Occident : L’hubris destructrice
Chute d'Icare provoquée par l'hubris (Jacob Peter Gowy, 1637, Musée des Beaux-Arts de La Corogne).

Occident : L’hubris destructrice

Concernant la guerre en Ukraine, il est difficile d’expliquer que tant de militaires occidentaux de haut rang, compétents, efficaces et intelligents se laissent entraîner dans une sorte de wishful thinking, ce biais cognitif qui pousse les individus à croire que quelque chose est vrai simplement parce que le contraire irait à l’encontre de leurs convictions les plus profondes.
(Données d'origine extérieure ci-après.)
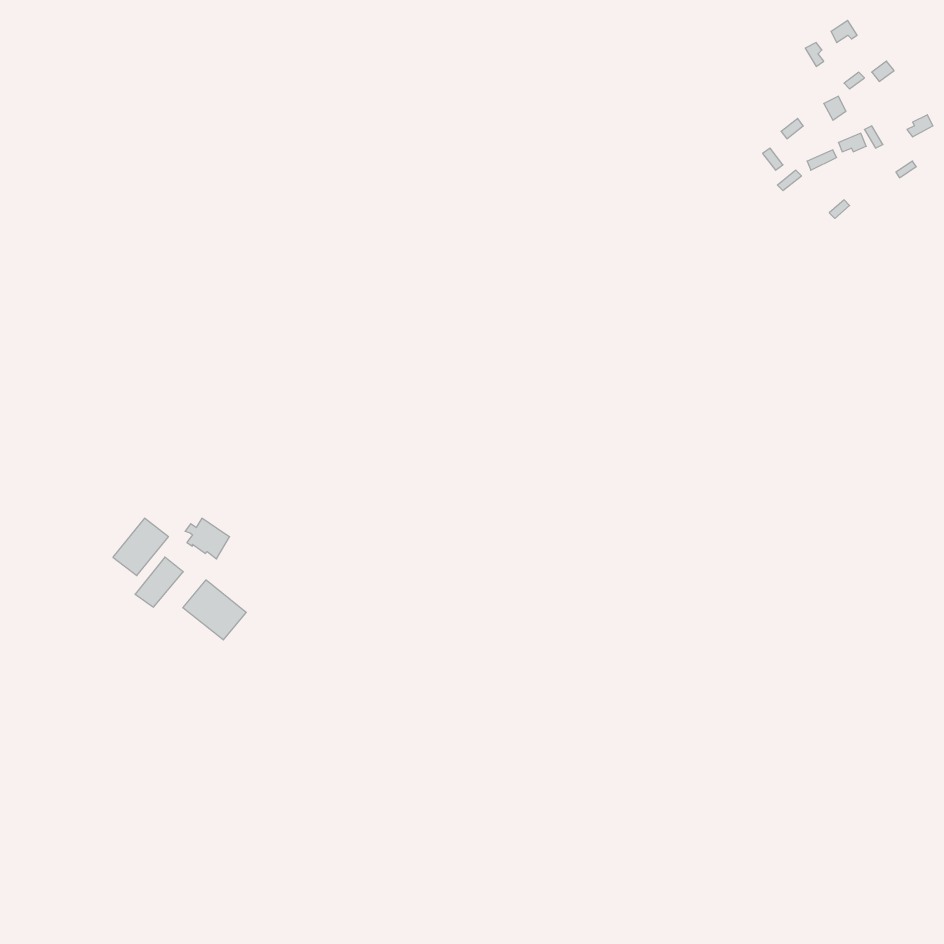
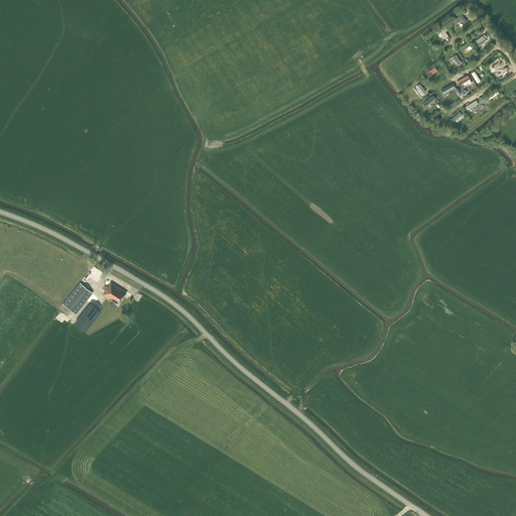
building: [183,580,246,640] -> none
Et cela en dépit des preuves opposées. Évidemment, je ne parle pas ici des généraux ou colonels de « plateau » – à la retraite et souvent dépassés – qui en viennent à dire tout et son contraire en fonction non pas de la situation sur le terrain, mais de l’ambiance dans le studio et du sourire des « expertes[1] » ukrainiennes interchangeables qui défilent devant les caméras comme les mendiants dans le métro : « Madam’-Mossio, siou plaît, donnez des armes ! donnez de l’argent ! donnez, donnez, siou plaît ».
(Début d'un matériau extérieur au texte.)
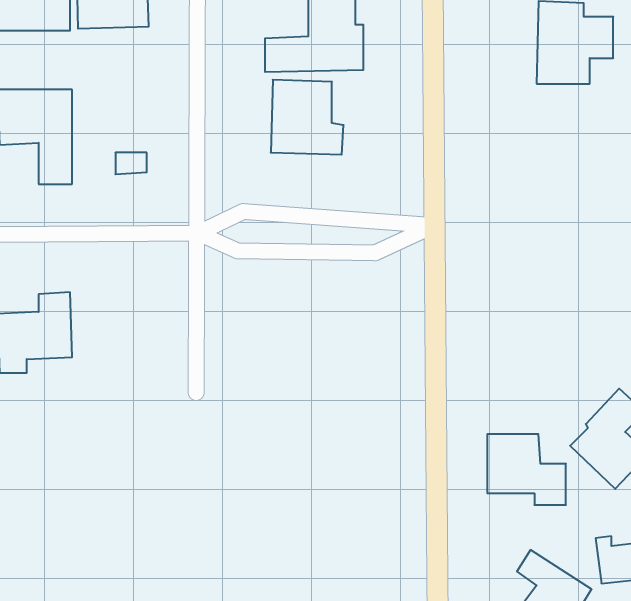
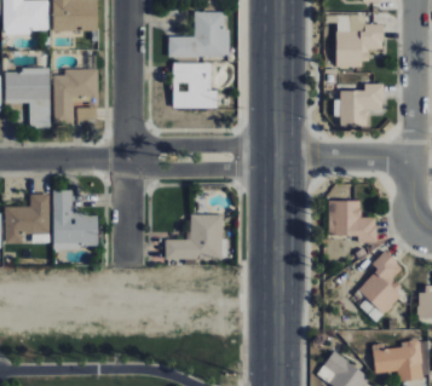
building: none -> [52,69,98,123]
building: none -> [336,83,384,126]
building: none -> [52,190,98,249]
building: none -> [163,214,221,260]
building: [487,434,566,505] -> [328,200,376,243]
Non, je veux parler des officiers supérieurs et généraux qui exercent des responsabilités dans les états-majors ou les unités des armées occidentales. Certains, il est difficile d’évaluer leur nombre mais ils ne sont pas rares, tiennent le discours convenu que leur gouvernement (quel qu’il soit) attend d’eux mais en serrant les dents et l’on voit bien dans leur regard qu’ils ne sont pas dupes de leurs propres paroles. D’autres, peut-être majoritaires, adhérent totalement à la doxa otanienne que l’on peut résumer ainsi : « L’Ukraine va gagner parce qu’elle le doit et il ne peut en être autrement parce que ses soldats sont les mieux formés (par l’OTAN) et disposent des meilleurs armements du monde (fabriqués en Occident et fournis par l’OTAN). D’ailleurs, comment pourrait-elle perdre face à une armée russe dépassée et un pays dont l’industrie n’a pas les moyens de tenir sur le long terme ? »
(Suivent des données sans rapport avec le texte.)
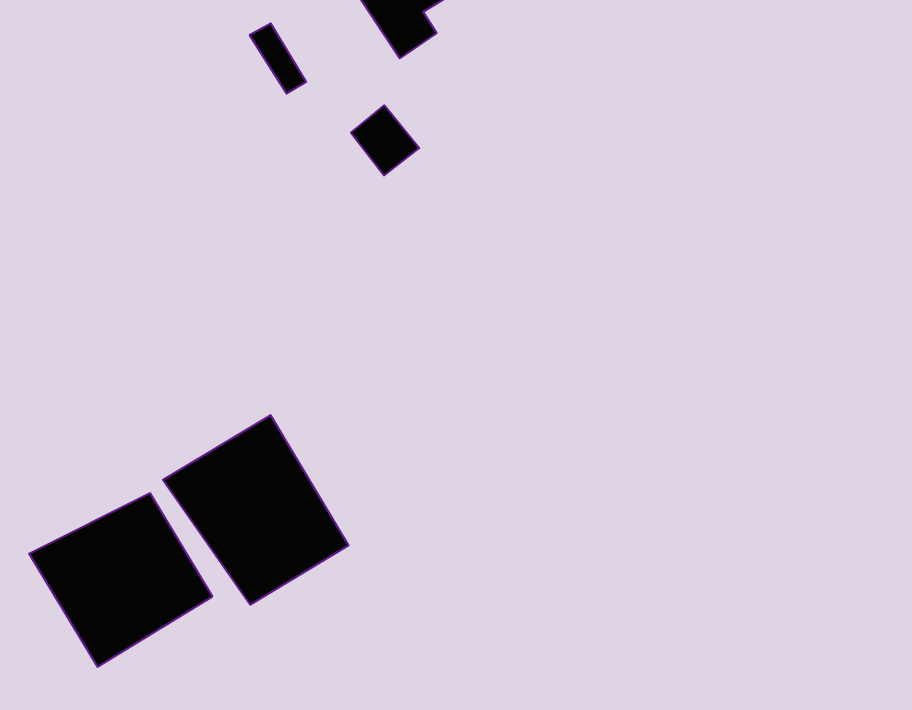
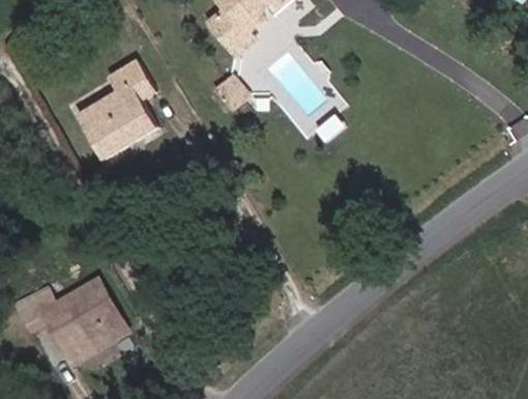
building: none -> [76,60,155,162]
building: [163,415,348,605] -> none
Dans un billet d’humeur, en septembre dernier, je mettais en évidence, à la suite de Rudyard Kipling, que « lorsque les interlocuteurs se poussent les uns les autres, chacun est tellement encouragé dans l’affirmation de l’opinion commune que l’on perd de vue les contraintes de la situation réelle et que l’on oublie la plus élémentaire prudence ». C’est, à mon sens, ce à quoi nous assistons aujourd’hui.

Le discours de la supériorité occidentale m’a été tenu, il y a deux jours, par un colonel d’état-major général de l’armée helvétique imprégné de l’esprit otanien même si son pays ne fait pas partie de l’Alliance. Il soutenait que la fourniture éventuelle d’armes suisses à l’Ukraine n’entrerait pas en contradiction avec le statut de neutralité. Il précisait que les industries occidentales pouvaient continuer à approvisionner Kiev (il n’allait pas jusqu’à ajouter « as long as it takes! » comme Antony Blinken, mais c’était tout comme). La Russie, en revanche, n’avait pas les moyens de continuer très longtemps et finirait bien par s’effondrer. Quant aux pays du « Sud global » supposés la soutenir, ils ne pesaient pas bien lourd. D’ailleurs, il suffisait de visiter l’un ou l’autre de ces pays pour le constater par soi-même.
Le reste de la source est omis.